13 de marzo de 2010

Historias de Valladolid: ¿DÓNDE ME MIRASTE...?, susurró la madera en la penumbra



     Circulan por los mentideros del arte infinidad de leyendas creadas por el imaginario popular en torno a grandes obras que desde el primer momento fascinaron a quienes las contemplaron. Una de las más conocidas es aquella localizada en Roma en el momento en que Miguel Ángel, recién terminada la colosal estatua de Moisés para el sepulcro del papa Julio II, se aleja ligeramente de ella para contemplar su aspecto global. Tras observarla desde distintos puntos de vista, se muestra plenamente satisfecho por haber conseguido sacar a la luz con exactitud la idea que él concebía encerrada dentro del bloque de mármol, la tensión dramática del profeta en el momento en que regresa con las Tablas de la Ley y encuentra a su pueblo adorando al becerro de oro. La mirada colérica de Moisés lo expresaba todo, la energía desprendida por la figura trascendía la materia pétrea en que estaba realizada. Es entonces cuando Miguel Ángel, consciente y orgulloso de su genialidad, toma un martillo, se acerca a la escultura y le propina un pequeño golpe en la rodilla al tiempo que le dice: "Habla".

     Y aún la leyenda se continuó con la respuesta de Moisés: "Creaste a David para hacer feliz el aire de Florencia y por eso es música para los florentinos; a mí me has hecho para estar sentado sobre la tumba de un papa y por eso guardo la voz de los muertos". Esta leyenda no es sino una forma sutil de reconocer la maestría del escultor, capaz de infundir vida interior a un enorme trozo de piedra.

     Una leyenda muy similar, de origen desconocido y contenido piadoso, también se ha popularizado en Valladolid en torno a la figura de Cristo atado a la columna que hiciera Gregorio Fernández en 1619 para la cofradía de la Vera Cruz. De esta leyenda, tan difundida en los ambientes artísticos de la ciudad, el historiador Matías Sangrador afirmaba ingenuamente "no hay prueba de ningún género". En realidad esto es lo de menos, porque se trata de una bonita leyenda cuyo trasunto es una muestra de cómo los vallisoletanos de otro tiempo mostraron su aprecio por una escultura que ha seducido a quienes la han contemplado desde el mismo momento en que fue elaborada, recibiendo un reconocimiento permanente a pesar de la evolución de los estilos y modas de cada época. Una obra que da auténtico sentido a la certera definición que hiciera el poeta Rafael Alberti: "El Barroco es la profundidad hacia afuera".
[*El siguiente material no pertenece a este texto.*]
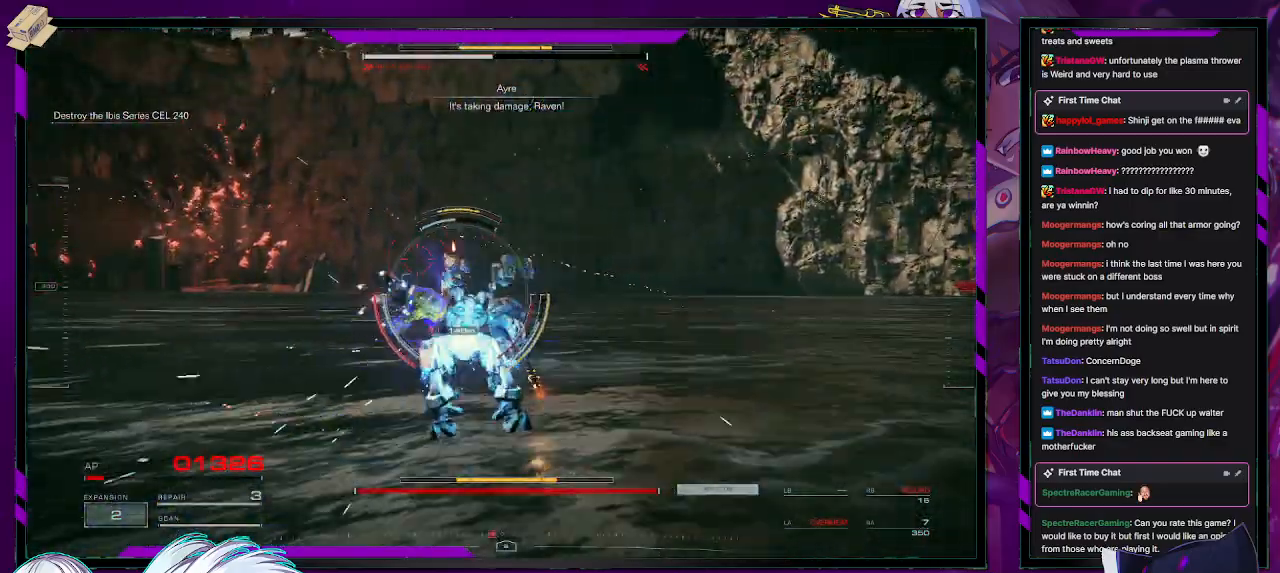
{"buttons": ["L2", "R2"], "left_stick": "up", "right_stick": "center", "events": []}
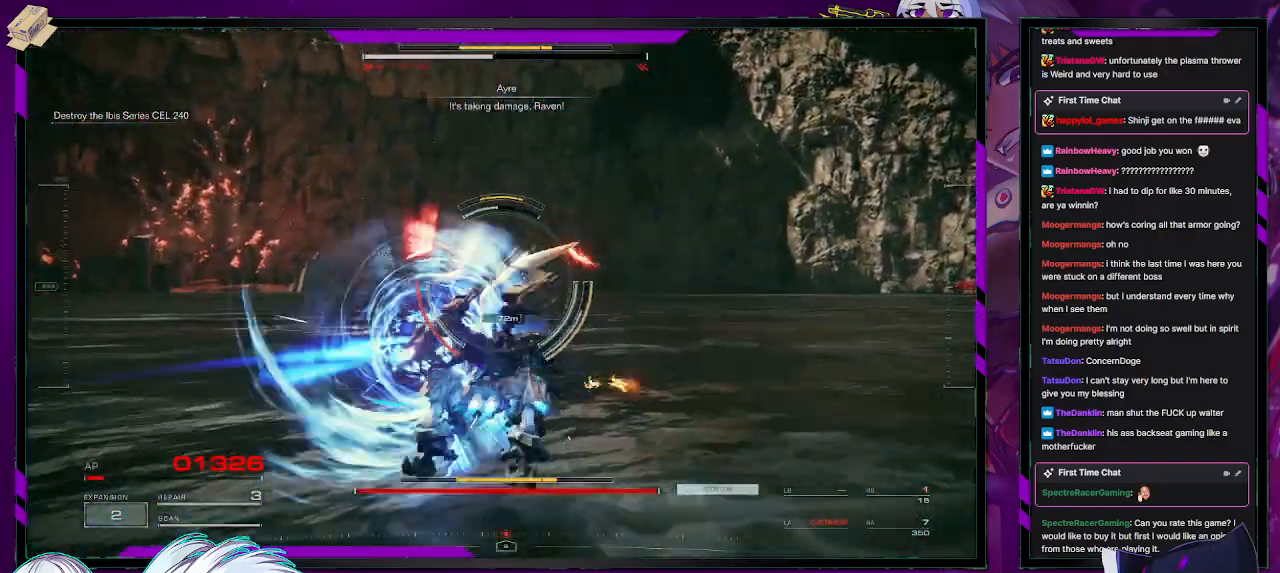
{"buttons": ["R2"], "left_stick": "up-left", "right_stick": "center", "events": [[317, "L2", "up"], [417, "left_stick", "up-left"]]}
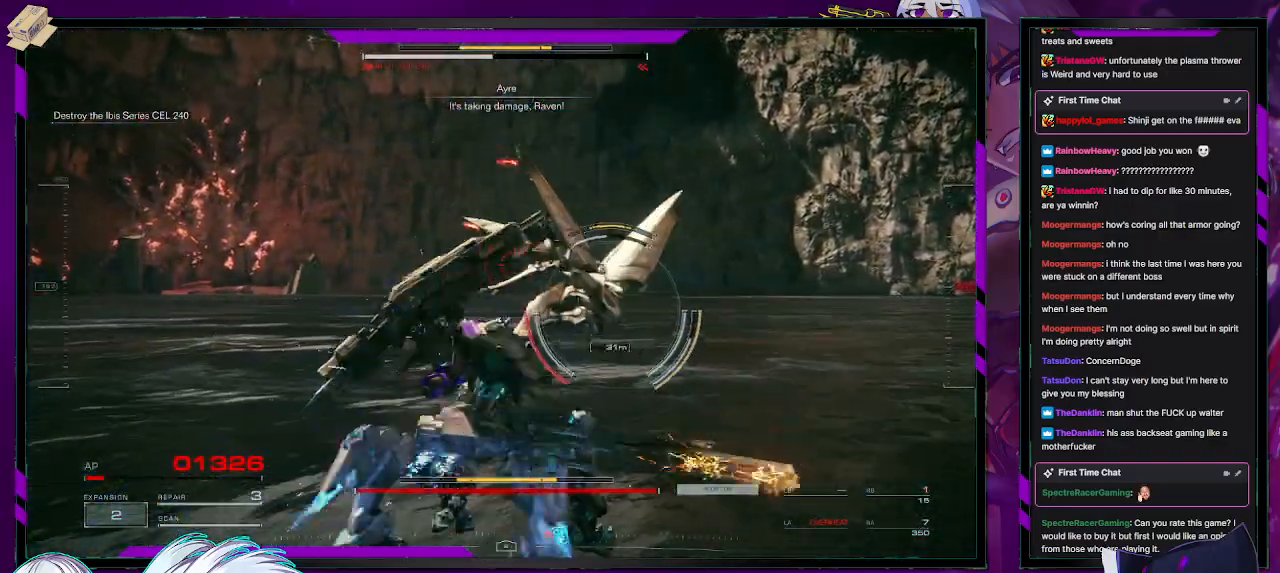
{"buttons": ["R2"], "left_stick": "up-right", "right_stick": "center", "events": [[67, "R2", "up"], [83, "R2", "down"], [83, "left_stick", "down"], [83, "right_stick", "right"], [133, "left_stick", "down-right"], [233, "left_stick", "right"], [400, "left_stick", "up-right"], [500, "right_stick", "center"]]}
     Por este motivo queremos recrear la historia ficticia, de forma novelada, utilizando dos ingredientes. Por un lado, referencias temporales y personajes reales tomados de la biografía de Gregorio Fernández; por otro, situaciones de ficción en las que se inserta la propia leyenda.

     En aquel soleado 4 de marzo de 1619, el maestro Gregorio caminaba de regreso a casa por la calle del Sacramento. Las campanas del vecino convento del Sancti Spiritus marcaban el mediodía y por el aire llegaban los familiares y desagradables efluvios originados por el curtido de pieles en las Tenerías situadas junto al Pisuerga. El entorno de la vivienda estaba silencioso, sólo interrumpido por algunos golpes procedentes del interior del patio. El escultor, con gesto algo cansado, abrió con dificultad la trasera en el momento en que María, su esposa, salía de la casa portando prendas recién lavadas para tender en el patio.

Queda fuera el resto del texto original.